While many nonbelievers keep their views hidden or publish them in journals that cater to the atheist or scientific community, Wendy Kaminer has long brought the plight of the atheist to public attention. "Atheists generate about as much sympathy as pedophiles", Kaminer wrote in her oft-quoted 1996 essay in The New Republic, "The Last Taboo." "But, while pedophilia may at least be characterized as a disease, atheism is a choice, a willful rejection of beliefs to which vast majorities of people cling."

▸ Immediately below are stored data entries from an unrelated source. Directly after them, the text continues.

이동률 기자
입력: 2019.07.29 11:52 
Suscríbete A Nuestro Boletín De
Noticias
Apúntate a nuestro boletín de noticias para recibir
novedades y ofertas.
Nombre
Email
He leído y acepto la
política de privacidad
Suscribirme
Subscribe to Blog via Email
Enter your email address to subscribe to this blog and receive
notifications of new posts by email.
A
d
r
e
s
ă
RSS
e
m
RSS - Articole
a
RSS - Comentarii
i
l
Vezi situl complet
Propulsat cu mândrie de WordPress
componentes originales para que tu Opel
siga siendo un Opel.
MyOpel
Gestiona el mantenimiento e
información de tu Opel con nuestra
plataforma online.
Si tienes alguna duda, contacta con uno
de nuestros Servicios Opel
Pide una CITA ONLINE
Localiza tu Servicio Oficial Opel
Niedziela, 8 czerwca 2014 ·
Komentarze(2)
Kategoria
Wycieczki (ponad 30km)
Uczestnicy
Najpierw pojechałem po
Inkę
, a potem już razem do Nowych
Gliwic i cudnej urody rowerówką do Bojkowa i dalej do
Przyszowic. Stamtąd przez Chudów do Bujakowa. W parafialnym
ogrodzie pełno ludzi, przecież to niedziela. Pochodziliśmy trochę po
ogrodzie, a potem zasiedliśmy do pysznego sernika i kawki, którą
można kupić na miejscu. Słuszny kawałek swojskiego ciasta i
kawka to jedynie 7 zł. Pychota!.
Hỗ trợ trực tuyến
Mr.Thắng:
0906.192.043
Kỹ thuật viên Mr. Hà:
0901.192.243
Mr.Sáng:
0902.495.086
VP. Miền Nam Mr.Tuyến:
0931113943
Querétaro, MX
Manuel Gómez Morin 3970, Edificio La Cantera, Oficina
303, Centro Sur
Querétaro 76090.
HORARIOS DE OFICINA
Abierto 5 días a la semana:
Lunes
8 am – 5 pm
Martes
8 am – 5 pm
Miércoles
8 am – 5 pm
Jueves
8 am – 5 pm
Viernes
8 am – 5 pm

Now a senior correspondent for the liberal opinion magazine The American Prospect, Kaminer was a lawyer before writing her 1999 book, "Sleeping With Extraterrestrials: The Rise of Irrationalism and the Perils of Piety." The book argued that though religion and belief in the supernatural can provide comfort, they become dangerous when it enters public life and begins to have public consequences, especially in terms of education and civil liberties.

But Kaminer's gripe is not just with organized religion; she condemns American fascination with New Age beliefs and popular spirituality as well. "These particular kinds of New Age therapies seem to be a spiritual refuge for more affluent people," she told the New York Times recently. Kaminer has also decried the tendency of American media to fawn over religion. "You won't find anyone mocking religion in Time or Newsweek," she told The Atlantic in 1999. She has spoken at American Atheist conventions and in 2000, she was named "Freethought Heroine" by the Freedom from Religion Foundation.

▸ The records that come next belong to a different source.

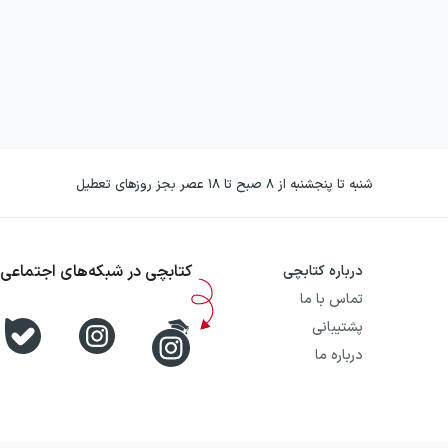
شنبه تا پنجشنبه از ۸ صبح تا ۱۸ عصر بجز روزهای تعطیل
کتابچی در شبکه‌های اجتماعی
درباره کتابچی
تماس با ما
پشتیبانی
درباره ما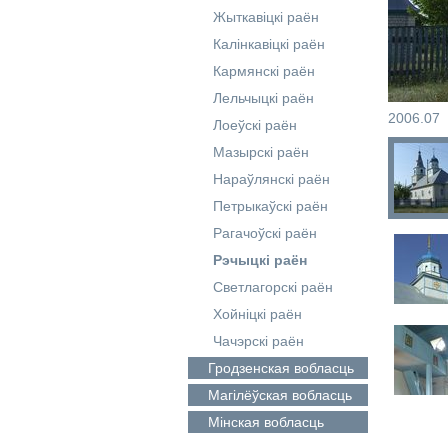
Жыткавіцкі раён
Калінкавіцкі раён
Кармянскі раён
Лельчыцкі раён
2006.07
Лоеўскі раён
Мазырскі раён
Нараўлянскі раён
Петрыкаўскі раён
Рагачоўскі раён
Рэчыцкі раён
Светлагорскі раён
Хойніцкі раён
Чачэрскі раён
Гродзенская
вобласць
Магілёўская
вобласць
Мінская
вобласць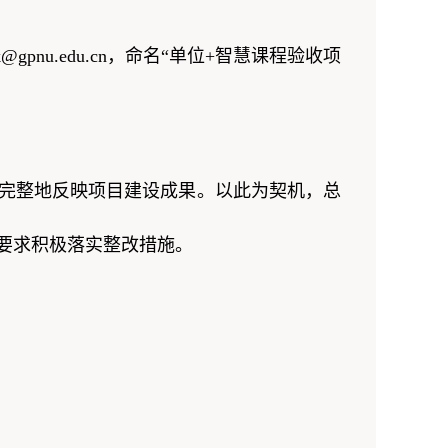
pnu.edu.cn，命名“单位+智慧课程验收项
完整地反映项目建设成果。以此为契机，总
要求积极落实整改措施。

Since September 11, she has turned her pen to defending civil liberties. Her most recent book, "Free for All: Defending Liberty in America Today," exposes infringements on civil liberties and argues for unrestricted Internet use, pornography, and flag burning, among other freedoms.

The Humanist

At 77, Paul Kurtz is the elder statesman of secular humanism. The author of more than 20 books, he runs Prometheus Books, which publishes books about science, critical thinking, and philosophy. In 1980, as a reaction to "the so-called moral majority," he founded the Council for Secular Humanism. Today, as part of the Center for Inquiry, the group reaches about 100,000 subscribers through its magazines, including the popular "Skeptical Inquirer" and "Free Inquiry."

Kurtz shuns the terms godless and atheist. "I don't want to look upon myself as a nay-sayer," he says, though, he adds, "I don't believe there's any evidence for God." Instead, he and other secular humanists promote "living the good life without religion."

Kurtz said he first identified as a humanist in his early teens, when he realized the theory of evolution didn't match up with accounts in the Bible. It helped that his parents weren't religious. Growing up, he said, "I had the advantages of an independent point of view."

He sees two major battles ahead. One is fighting the mixing of church and state in the United States, offering as an example the Bush administration push for faith-based programs. The other, he says, is "trying to bring secularism to the Muslim world."